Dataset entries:
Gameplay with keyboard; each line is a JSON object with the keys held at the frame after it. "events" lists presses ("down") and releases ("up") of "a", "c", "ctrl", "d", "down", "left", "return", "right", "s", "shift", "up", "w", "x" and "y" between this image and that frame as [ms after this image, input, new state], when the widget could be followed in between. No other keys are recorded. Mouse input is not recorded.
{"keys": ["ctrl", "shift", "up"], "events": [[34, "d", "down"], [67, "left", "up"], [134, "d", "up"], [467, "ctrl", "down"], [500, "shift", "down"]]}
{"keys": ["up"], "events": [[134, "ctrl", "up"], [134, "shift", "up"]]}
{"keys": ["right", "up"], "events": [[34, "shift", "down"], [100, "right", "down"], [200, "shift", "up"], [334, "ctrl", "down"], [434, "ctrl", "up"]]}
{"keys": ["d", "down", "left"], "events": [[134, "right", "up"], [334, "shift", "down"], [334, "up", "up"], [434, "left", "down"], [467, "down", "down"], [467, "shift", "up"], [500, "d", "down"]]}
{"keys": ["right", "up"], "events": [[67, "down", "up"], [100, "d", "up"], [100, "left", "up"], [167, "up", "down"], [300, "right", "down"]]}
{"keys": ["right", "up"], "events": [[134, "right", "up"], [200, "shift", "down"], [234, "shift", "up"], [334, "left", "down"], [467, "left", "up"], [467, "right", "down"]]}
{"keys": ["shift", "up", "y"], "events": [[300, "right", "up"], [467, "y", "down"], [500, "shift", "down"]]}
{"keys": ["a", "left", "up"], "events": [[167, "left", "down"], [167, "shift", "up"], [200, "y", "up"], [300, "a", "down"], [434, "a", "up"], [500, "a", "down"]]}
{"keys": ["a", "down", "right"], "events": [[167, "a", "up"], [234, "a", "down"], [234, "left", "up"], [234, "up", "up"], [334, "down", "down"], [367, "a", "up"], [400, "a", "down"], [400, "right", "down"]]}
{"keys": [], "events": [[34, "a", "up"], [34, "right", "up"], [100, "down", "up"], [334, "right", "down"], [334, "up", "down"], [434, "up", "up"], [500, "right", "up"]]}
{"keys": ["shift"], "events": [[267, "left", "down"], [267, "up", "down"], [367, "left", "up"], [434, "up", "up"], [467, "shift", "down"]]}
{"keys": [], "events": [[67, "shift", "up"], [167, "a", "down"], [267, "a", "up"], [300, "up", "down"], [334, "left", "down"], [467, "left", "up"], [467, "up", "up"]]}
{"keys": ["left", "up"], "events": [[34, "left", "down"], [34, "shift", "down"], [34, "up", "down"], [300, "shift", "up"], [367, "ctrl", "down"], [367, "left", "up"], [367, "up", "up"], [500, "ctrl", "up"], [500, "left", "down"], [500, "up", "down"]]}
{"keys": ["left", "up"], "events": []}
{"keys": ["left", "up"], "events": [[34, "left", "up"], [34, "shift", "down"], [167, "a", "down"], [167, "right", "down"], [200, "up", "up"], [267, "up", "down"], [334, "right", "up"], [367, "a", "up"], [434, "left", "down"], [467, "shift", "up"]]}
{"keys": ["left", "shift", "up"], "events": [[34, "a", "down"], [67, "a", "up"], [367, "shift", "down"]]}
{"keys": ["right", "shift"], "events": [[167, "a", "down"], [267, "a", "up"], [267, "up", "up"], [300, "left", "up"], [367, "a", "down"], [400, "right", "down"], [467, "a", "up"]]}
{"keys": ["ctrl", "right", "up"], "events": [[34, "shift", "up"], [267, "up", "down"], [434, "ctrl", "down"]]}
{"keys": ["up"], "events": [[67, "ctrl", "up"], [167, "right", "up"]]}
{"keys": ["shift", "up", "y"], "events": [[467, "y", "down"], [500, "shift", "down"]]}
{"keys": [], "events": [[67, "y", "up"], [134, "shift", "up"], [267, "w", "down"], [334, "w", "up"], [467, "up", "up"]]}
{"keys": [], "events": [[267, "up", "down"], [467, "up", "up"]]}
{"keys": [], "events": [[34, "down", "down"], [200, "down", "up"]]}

Exercise brief:
Every entry, from first to last, should be written out exactly.

Solution for this problem:
Gameplay with keyboard; each line is a JSON object with the keys held at the frame after it. "events" lists presses ("down") and releases ("up") of "a", "c", "ctrl", "d", "down", "left", "return", "right", "s", "shift", "up", "w", "x" and "y" between this image and that frame as [ms after this image, input, new state], when the widget could be followed in between. No other keys are recorded. Mouse input is not recorded.
{"keys": ["ctrl", "shift", "up"], "events": [[34, "d", "down"], [67, "left", "up"], [134, "d", "up"], [467, "ctrl", "down"], [500, "shift", "down"]]}
{"keys": ["up"], "events": [[134, "ctrl", "up"], [134, "shift", "up"]]}
{"keys": ["right", "up"], "events": [[34, "shift", "down"], [100, "right", "down"], [200, "shift", "up"], [334, "ctrl", "down"], [434, "ctrl", "up"]]}
{"keys": ["d", "down", "left"], "events": [[134, "right", "up"], [334, "shift", "down"], [334, "up", "up"], [434, "left", "down"], [467, "down", "down"], [467, "shift", "up"], [500, "d", "down"]]}
{"keys": ["right", "up"], "events": [[67, "down", "up"], [100, "d", "up"], [100, "left", "up"], [167, "up", "down"], [300, "right", "down"]]}
{"keys": ["right", "up"], "events": [[134, "right", "up"], [200, "shift", "down"], [234, "shift", "up"], [334, "left", "down"], [467, "left", "up"], [467, "right", "down"]]}
{"keys": ["shift", "up", "y"], "events": [[300, "right", "up"], [467, "y", "down"], [500, "shift", "down"]]}
{"keys": ["a", "left", "up"], "events": [[167, "left", "down"], [167, "shift", "up"], [200, "y", "up"], [300, "a", "down"], [434, "a", "up"], [500, "a", "down"]]}
{"keys": ["a", "down", "right"], "events": [[167, "a", "up"], [234, "a", "down"], [234, "left", "up"], [234, "up", "up"], [334, "down", "down"], [367, "a", "up"], [400, "a", "down"], [400, "right", "down"]]}
{"keys": [], "events": [[34, "a", "up"], [34, "right", "up"], [100, "down", "up"], [334, "right", "down"], [334, "up", "down"], [434, "up", "up"], [500, "right", "up"]]}
{"keys": ["shift"], "events": [[267, "left", "down"], [267, "up", "down"], [367, "left", "up"], [434, "up", "up"], [467, "shift", "down"]]}
{"keys": [], "events": [[67, "shift", "up"], [167, "a", "down"], [267, "a", "up"], [300, "up", "down"], [334, "left", "down"], [467, "left", "up"], [467, "up", "up"]]}
{"keys": ["left", "up"], "events": [[34, "left", "down"], [34, "shift", "down"], [34, "up", "down"], [300, "shift", "up"], [367, "ctrl", "down"], [367, "left", "up"], [367, "up", "up"], [500, "ctrl", "up"], [500, "left", "down"], [500, "up", "down"]]}
{"keys": ["left", "up"], "events": []}
{"keys": ["left", "up"], "events": [[34, "left", "up"], [34, "shift", "down"], [167, "a", "down"], [167, "right", "down"], [200, "up", "up"], [267, "up", "down"], [334, "right", "up"], [367, "a", "up"], [434, "left", "down"], [467, "shift", "up"]]}
{"keys": ["left", "shift", "up"], "events": [[34, "a", "down"], [67, "a", "up"], [367, "shift", "down"]]}
{"keys": ["right", "shift"], "events": [[167, "a", "down"], [267, "a", "up"], [267, "up", "up"], [300, "left", "up"], [367, "a", "down"], [400, "right", "down"], [467, "a", "up"]]}
{"keys": ["ctrl", "right", "up"], "events": [[34, "shift", "up"], [267, "up", "down"], [434, "ctrl", "down"]]}
{"keys": ["up"], "events": [[67, "ctrl", "up"], [167, "right", "up"]]}
{"keys": ["shift", "up", "y"], "events": [[467, "y", "down"], [500, "shift", "down"]]}
{"keys": [], "events": [[67, "y", "up"], [134, "shift", "up"], [267, "w", "down"], [334, "w", "up"], [467, "up", "up"]]}
{"keys": [], "events": [[267, "up", "down"], [467, "up", "up"]]}
{"keys": [], "events": [[34, "down", "down"], [200, "down", "up"]]}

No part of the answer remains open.